To-do item: Within the entries underneath, how many lines include the string "cisco"? State only the number.

Recorded data:
- Opening Delimiter -
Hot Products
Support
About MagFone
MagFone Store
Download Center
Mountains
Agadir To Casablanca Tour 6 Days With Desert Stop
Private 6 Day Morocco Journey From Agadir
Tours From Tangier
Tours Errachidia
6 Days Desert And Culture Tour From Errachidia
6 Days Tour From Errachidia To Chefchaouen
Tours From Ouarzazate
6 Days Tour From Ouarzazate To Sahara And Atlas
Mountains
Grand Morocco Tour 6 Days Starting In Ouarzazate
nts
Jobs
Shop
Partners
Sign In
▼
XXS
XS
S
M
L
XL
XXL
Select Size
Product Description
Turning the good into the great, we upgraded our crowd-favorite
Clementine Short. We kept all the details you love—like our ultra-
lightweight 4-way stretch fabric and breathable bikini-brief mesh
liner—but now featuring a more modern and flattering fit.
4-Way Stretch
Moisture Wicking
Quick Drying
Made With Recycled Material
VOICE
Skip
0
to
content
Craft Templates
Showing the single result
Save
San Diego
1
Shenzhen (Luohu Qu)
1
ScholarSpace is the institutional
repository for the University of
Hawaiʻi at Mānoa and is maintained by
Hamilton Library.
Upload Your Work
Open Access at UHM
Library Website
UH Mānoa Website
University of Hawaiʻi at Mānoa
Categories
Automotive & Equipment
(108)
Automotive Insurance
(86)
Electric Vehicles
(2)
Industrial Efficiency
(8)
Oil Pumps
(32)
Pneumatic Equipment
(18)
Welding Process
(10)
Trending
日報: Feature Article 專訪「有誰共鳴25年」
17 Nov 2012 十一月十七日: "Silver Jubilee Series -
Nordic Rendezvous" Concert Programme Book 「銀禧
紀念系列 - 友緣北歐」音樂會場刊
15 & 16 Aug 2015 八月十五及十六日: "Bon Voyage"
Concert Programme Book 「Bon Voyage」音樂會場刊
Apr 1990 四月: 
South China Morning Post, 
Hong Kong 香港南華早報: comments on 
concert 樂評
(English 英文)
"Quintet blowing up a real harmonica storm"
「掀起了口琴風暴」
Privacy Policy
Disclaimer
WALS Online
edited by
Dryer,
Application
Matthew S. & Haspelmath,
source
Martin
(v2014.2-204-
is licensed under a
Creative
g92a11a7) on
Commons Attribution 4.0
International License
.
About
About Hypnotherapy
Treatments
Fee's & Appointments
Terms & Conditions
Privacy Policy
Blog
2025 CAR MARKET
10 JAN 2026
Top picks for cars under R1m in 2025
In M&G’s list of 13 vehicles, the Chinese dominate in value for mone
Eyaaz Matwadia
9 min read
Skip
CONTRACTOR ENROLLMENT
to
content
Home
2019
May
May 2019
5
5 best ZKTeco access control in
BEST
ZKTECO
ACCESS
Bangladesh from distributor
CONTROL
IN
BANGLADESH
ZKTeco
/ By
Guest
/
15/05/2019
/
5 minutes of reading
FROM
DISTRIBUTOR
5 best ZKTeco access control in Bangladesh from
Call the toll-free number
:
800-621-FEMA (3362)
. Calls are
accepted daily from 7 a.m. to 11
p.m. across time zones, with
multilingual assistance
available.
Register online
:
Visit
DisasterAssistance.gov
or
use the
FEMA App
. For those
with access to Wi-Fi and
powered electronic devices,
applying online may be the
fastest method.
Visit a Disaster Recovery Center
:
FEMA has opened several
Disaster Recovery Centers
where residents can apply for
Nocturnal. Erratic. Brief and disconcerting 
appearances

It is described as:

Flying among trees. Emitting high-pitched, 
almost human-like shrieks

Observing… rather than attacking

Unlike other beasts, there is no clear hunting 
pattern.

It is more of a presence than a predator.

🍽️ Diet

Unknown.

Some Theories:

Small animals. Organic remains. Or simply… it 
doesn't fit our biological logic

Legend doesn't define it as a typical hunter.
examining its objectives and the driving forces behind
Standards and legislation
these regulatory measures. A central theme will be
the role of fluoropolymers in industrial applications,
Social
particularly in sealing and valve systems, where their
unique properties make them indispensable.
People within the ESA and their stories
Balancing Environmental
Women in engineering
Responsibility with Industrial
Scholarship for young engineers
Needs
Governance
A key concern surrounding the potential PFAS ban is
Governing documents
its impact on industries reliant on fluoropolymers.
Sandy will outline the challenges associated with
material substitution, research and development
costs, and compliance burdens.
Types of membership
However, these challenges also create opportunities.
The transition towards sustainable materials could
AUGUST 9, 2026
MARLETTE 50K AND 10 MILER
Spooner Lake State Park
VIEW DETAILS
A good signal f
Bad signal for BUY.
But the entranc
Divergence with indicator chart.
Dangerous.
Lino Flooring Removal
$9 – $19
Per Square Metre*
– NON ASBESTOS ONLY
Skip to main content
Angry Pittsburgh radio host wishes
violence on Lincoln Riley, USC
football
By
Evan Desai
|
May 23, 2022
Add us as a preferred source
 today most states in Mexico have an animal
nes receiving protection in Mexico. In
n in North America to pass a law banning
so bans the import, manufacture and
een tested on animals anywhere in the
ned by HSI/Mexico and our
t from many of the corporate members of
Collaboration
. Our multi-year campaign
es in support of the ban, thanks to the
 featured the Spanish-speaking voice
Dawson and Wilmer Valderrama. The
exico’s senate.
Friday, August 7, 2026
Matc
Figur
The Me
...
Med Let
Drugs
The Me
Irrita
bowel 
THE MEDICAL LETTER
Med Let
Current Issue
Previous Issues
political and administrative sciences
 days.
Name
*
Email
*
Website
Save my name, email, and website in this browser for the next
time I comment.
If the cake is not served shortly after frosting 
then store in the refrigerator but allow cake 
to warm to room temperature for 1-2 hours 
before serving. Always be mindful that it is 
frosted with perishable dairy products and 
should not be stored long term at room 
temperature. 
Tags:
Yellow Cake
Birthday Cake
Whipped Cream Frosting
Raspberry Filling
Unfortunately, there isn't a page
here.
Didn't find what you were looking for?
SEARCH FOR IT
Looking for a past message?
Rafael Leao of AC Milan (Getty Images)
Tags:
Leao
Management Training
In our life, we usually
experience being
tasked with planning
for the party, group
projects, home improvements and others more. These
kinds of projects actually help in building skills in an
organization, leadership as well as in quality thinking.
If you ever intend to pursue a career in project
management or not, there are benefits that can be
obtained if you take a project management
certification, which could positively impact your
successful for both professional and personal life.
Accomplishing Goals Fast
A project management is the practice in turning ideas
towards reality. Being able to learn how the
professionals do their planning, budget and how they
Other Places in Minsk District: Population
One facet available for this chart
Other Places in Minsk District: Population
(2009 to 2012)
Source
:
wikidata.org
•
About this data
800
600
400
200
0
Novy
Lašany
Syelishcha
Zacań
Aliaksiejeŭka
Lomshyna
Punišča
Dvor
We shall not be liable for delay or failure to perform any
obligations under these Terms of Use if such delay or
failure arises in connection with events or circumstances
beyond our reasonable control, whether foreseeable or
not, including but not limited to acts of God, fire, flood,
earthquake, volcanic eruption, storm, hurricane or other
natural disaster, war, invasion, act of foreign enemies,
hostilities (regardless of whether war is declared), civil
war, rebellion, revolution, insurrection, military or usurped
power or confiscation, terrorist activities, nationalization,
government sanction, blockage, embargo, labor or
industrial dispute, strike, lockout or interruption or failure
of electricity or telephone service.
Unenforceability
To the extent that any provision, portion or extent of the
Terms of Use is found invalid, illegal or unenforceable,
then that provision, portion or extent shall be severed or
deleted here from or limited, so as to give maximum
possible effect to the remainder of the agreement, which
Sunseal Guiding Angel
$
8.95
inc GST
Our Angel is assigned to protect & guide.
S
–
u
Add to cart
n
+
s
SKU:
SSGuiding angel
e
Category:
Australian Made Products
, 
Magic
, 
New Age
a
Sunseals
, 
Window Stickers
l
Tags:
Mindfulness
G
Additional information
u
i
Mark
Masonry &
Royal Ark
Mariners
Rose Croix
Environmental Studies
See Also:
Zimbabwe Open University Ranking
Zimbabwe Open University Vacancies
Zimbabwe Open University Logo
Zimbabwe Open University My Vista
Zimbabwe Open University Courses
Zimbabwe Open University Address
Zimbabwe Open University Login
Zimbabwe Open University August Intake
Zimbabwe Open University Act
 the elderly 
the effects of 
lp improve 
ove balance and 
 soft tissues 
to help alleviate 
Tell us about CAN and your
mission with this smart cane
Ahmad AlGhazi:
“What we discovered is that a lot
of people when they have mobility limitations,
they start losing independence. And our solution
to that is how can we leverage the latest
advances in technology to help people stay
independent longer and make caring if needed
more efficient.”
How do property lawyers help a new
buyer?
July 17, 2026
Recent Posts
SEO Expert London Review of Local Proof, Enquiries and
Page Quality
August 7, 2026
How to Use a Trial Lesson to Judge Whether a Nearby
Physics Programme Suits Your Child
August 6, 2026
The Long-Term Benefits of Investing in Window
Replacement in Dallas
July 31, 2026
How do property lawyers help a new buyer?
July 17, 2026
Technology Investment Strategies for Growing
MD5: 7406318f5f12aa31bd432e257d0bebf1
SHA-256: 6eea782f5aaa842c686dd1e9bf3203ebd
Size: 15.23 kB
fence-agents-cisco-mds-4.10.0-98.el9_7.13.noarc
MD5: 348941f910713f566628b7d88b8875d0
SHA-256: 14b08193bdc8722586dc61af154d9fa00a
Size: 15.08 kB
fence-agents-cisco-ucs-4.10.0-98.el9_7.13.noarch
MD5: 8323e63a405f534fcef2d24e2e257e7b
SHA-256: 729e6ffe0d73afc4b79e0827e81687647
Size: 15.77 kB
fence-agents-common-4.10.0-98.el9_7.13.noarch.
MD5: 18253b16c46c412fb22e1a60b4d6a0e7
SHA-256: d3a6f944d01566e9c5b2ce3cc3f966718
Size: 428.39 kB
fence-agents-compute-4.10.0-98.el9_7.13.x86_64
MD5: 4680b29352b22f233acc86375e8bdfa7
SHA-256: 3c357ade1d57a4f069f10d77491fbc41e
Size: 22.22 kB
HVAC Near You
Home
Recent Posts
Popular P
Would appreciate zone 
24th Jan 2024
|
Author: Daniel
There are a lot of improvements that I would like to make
- Closing Delimiter -
Solution below: 2